Social sci-fi about non-violence

5 stars

(em português: )

Ursula K. Le Guin often writes some of the best science fiction books on specific themes: “The Dispossessed”, about anarchism; “The Left Hand of Darkness”, about gender fluidity; and “The Eye of The Heron” (1978), about non-violence.

In the latter, two groups are exiled from Earth as a kind of scum: people convicted of crimes and pacifist activists who refused to participate in society in nations at war. The convicts arrived a few generations earlier. They had been expelled from a self-destructing Earth with no more prison capacity, on a one-way trip to the prison planet. So they recreate an authoritarian and hierarchical society.

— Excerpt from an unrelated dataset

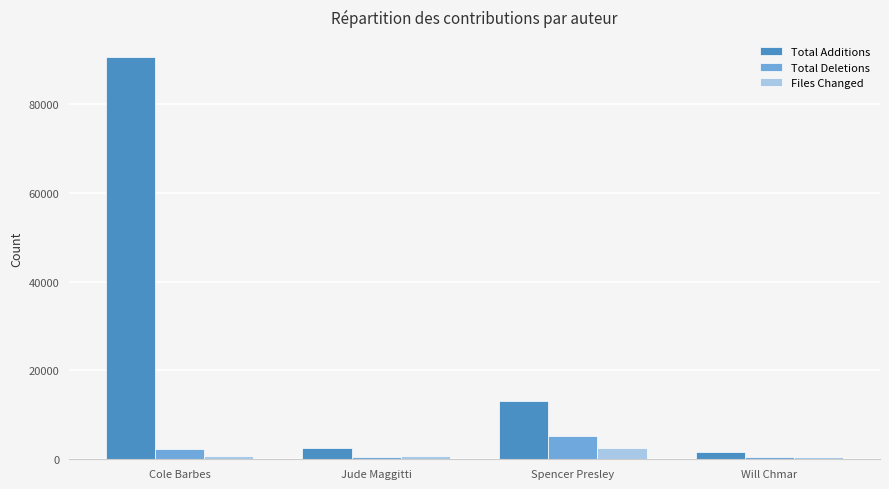

At which label does Total Additions first exceed 13041?

Cole Barbes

The activists, on the other hand, were adherents of non-violent direct action and gave rise to an essentially anarchist community. I'm not going to comment any further because the revelation about their history and how their exile came about are among the greatest moments.

The plot revolves around the social tension between the groups, the clash between brutality and non-violence as the basic ethical principle of a culture.

It will especially delight those who loved The Dispossessed.